Department of Pediatric Hematology/Oncology, Albany Medical College, Albany Medical Center, Albany, New York.
Pathology and Diagnostic Medicine, Foundation Medicine, Inc., Morrisville, North Carolina.
Pediatr Blood Cancer. 2020 Jul;67(7):e28338. doi: 10.1002/pbc.28338. Epub 2020 May 9.
Tumor mutational burden (TMB) and driver mutations are potential biomarkers to guide targeted therapy selection. Malignant gliomas with high TMB in children may preferentially benefit from treatment with immune checkpoint inhibitors (ICPIs). Higher TMB may relate to lower incidence of driver mutations, but this relationship has not been studied in pediatric brain tumors.
Comprehensive genomic profiling was performed on 723 pediatric (≤21 years) brain tumor samples using DNA extracted from formalin-fixed paraffin-embedded tissue. TMB was calculated as mutations per megabase and categorized as low (0-6), intermediate (6-20), or high (>20). Analysis included 80 clinically relevant driver mutations; genomic alterations known to confer a selective growth advantage.
Of 723 brain tumors, TMB was low in 91.8%, intermediate in 6.1%, and high in 2.1%. In the high TMB cohort, 93% of tumors harbored a driver mutation; 70% and 63% in the intermediate and low TMB cohorts, respectively (P < 0.05). However, when excluding tumor suppressor genes, high TMB tumors had a decreased incidence of driver mutations (P < 0.001). BRAF alterations were not identified in high TMB tumors, but were enriched in low TMB tumors (P < 0.01). Conversely, there was an association between high TMB tumors and TP53 mutations (P < 10 ). Of the 15 tumors with high TMB, 14 were high-grade gliomas and 13 had alterations in TP53. Three homozygous mismatch repair deletions identified were associated with a higher TMB (P < 0.01).

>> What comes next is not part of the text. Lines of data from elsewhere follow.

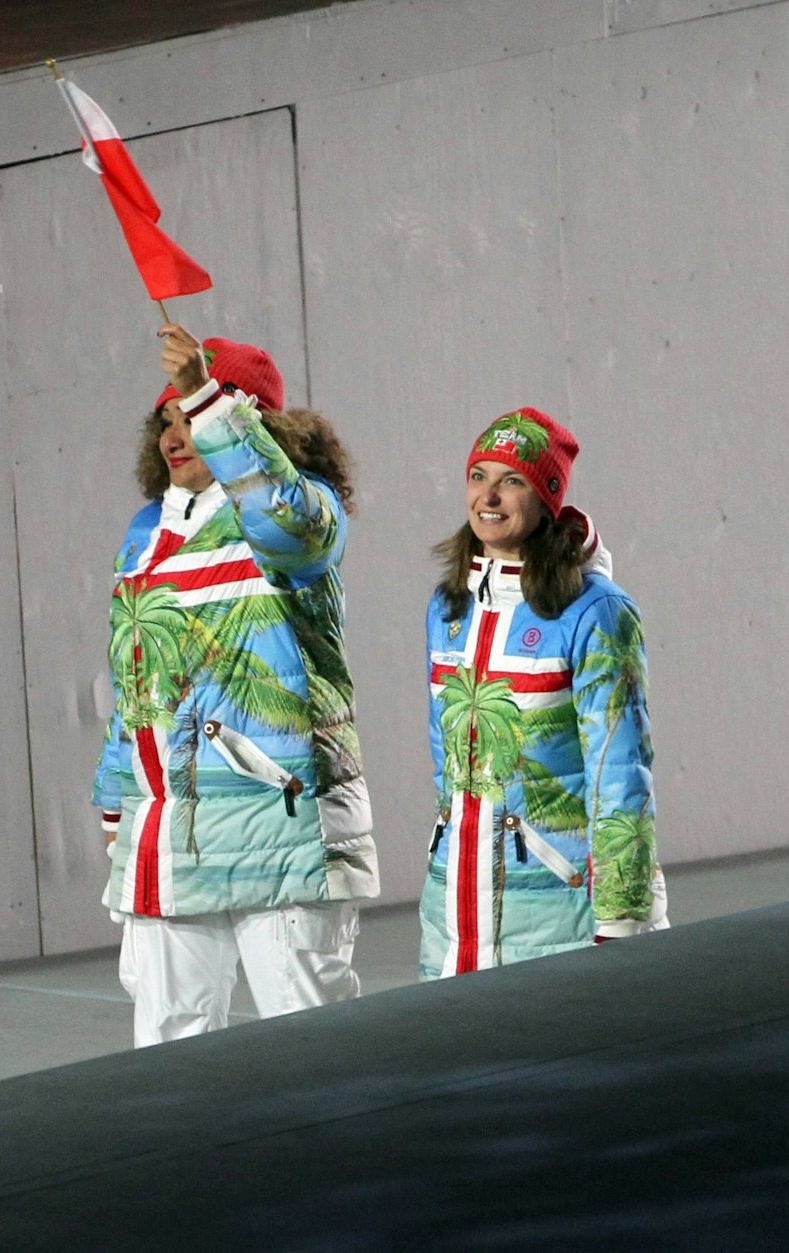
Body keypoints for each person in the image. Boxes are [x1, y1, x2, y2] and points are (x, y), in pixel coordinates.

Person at [94, 324, 378, 1046]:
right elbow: (136, 672)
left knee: (311, 1057)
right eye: (166, 419)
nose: (175, 434)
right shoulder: (144, 533)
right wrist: (113, 796)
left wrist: (208, 398)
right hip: (171, 836)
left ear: (255, 424)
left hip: (282, 838)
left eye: (192, 415)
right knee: (170, 1071)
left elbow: (287, 517)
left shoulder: (299, 511)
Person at [420, 408, 666, 978]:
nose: (489, 496)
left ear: (547, 499)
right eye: (478, 475)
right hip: (455, 913)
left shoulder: (597, 611)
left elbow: (620, 774)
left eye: (512, 480)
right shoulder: (448, 607)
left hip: (564, 909)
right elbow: (449, 772)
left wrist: (622, 920)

Specific driver mutations appear to have a relationship with TMB. These represent populations in which ICPIs may be more or less effective.

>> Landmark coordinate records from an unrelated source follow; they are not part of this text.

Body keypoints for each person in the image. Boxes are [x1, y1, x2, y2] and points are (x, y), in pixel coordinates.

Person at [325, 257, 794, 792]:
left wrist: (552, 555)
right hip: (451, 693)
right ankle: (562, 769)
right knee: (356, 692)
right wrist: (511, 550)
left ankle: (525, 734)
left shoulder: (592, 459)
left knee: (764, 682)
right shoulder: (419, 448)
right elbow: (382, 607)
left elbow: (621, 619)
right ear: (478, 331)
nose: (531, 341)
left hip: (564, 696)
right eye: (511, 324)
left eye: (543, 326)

肿瘤突变负担(TMB)和驱动基因突变是指导靶向治疗选择的潜在生物标志物。儿童中 TMB 较高的恶性神经胶质瘤可能优先受益于免疫检查点抑制剂(ICPIs)治疗。较高的 TMB 可能与较低的驱动基因突变发生率相关,但尚未在儿科脑肿瘤中对此进行研究。
对 723 例(≤21 岁)儿童脑肿瘤样本的福尔马林固定石蜡包埋组织进行了全面的基因组分析。TMB 计算为每兆碱基的突变数,并分为低(0-6)、中(6-20)或高(>20)。分析包括 80 种具有临床意义的驱动基因突变;已知赋予选择性生长优势的基因组改变。

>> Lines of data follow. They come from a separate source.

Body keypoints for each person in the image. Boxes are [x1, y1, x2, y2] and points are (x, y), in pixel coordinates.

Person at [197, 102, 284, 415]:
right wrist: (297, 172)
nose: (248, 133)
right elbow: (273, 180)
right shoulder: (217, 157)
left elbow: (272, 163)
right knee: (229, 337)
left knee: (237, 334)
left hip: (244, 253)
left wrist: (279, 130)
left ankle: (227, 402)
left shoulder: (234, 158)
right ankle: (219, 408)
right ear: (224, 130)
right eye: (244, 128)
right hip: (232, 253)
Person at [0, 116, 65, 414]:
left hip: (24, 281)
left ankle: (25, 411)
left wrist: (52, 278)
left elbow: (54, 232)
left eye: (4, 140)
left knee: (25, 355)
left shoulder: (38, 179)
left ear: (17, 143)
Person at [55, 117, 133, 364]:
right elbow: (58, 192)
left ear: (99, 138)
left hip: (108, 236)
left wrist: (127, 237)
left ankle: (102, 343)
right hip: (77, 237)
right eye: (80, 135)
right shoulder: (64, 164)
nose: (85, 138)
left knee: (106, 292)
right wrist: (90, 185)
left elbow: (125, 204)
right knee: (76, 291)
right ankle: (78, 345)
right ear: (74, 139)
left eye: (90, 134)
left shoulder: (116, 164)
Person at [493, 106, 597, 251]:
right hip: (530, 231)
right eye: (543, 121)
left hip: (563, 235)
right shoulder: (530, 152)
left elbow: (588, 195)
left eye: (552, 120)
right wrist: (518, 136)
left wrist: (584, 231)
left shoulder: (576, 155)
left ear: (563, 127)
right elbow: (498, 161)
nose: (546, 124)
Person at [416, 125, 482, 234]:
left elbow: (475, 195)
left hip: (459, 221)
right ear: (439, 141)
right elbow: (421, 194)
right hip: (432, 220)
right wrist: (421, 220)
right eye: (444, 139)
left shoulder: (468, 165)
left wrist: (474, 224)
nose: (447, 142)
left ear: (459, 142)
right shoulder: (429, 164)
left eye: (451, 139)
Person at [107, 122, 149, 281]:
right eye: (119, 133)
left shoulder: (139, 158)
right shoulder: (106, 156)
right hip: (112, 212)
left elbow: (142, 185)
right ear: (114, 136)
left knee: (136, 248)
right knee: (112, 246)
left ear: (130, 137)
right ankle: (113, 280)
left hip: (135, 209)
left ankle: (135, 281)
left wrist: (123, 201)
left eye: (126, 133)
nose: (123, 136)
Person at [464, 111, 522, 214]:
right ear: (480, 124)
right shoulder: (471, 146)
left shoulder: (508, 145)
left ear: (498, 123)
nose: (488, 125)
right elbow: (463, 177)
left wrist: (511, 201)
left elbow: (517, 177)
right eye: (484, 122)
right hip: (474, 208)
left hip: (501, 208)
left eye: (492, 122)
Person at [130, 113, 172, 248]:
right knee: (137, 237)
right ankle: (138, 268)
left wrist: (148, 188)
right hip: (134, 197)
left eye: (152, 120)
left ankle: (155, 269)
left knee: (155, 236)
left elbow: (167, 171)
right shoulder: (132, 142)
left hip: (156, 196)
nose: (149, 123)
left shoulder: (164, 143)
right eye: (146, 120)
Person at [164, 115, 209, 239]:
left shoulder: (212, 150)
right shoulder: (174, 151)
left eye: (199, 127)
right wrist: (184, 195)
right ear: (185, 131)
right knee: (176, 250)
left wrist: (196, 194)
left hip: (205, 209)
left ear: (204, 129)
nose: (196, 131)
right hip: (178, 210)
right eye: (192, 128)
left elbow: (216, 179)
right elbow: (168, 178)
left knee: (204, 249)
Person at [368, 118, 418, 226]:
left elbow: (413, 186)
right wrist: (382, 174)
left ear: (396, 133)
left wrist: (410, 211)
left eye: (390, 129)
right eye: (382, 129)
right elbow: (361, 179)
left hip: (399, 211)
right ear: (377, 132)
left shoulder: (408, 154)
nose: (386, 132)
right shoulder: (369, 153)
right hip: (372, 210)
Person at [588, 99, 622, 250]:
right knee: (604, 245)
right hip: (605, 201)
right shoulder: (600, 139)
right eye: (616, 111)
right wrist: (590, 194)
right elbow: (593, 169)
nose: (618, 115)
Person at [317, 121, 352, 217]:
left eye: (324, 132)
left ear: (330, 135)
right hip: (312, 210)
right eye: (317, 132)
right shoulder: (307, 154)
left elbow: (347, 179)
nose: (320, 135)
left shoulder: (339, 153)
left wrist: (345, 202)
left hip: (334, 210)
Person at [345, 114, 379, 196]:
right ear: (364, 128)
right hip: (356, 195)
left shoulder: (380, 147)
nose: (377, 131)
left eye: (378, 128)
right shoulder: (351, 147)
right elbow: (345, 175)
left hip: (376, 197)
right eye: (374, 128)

在 723 例脑肿瘤中,TMB 低者占 91.8%,中者占 6.1%,高者占 2.1%。在高 TMB 组中,93%的肿瘤存在驱动基因突变;中间 TMB 组和低 TMB 组分别为 70%和 63%(P<0.05)。然而,当排除肿瘤抑制基因时,高 TMB 肿瘤的驱动基因突变发生率降低(P<0.001)。在高 TMB 肿瘤中未发现 BRAF 改变,但在低 TMB 肿瘤中富集(P<0.01)。相反,高 TMB 肿瘤与 TP53 突变之间存在关联(P<10)。在 15 例 TMB 较高的肿瘤中,14 例为高级别神经胶质瘤,13 例存在 TP53 改变。鉴定出的 3 例纯合性错配修复缺失与较高的 TMB 相关(P<0.01)。
特定的驱动基因突变似乎与 TMB 有关。这些代表了 ICPIs 可能更有效或不太有效的人群。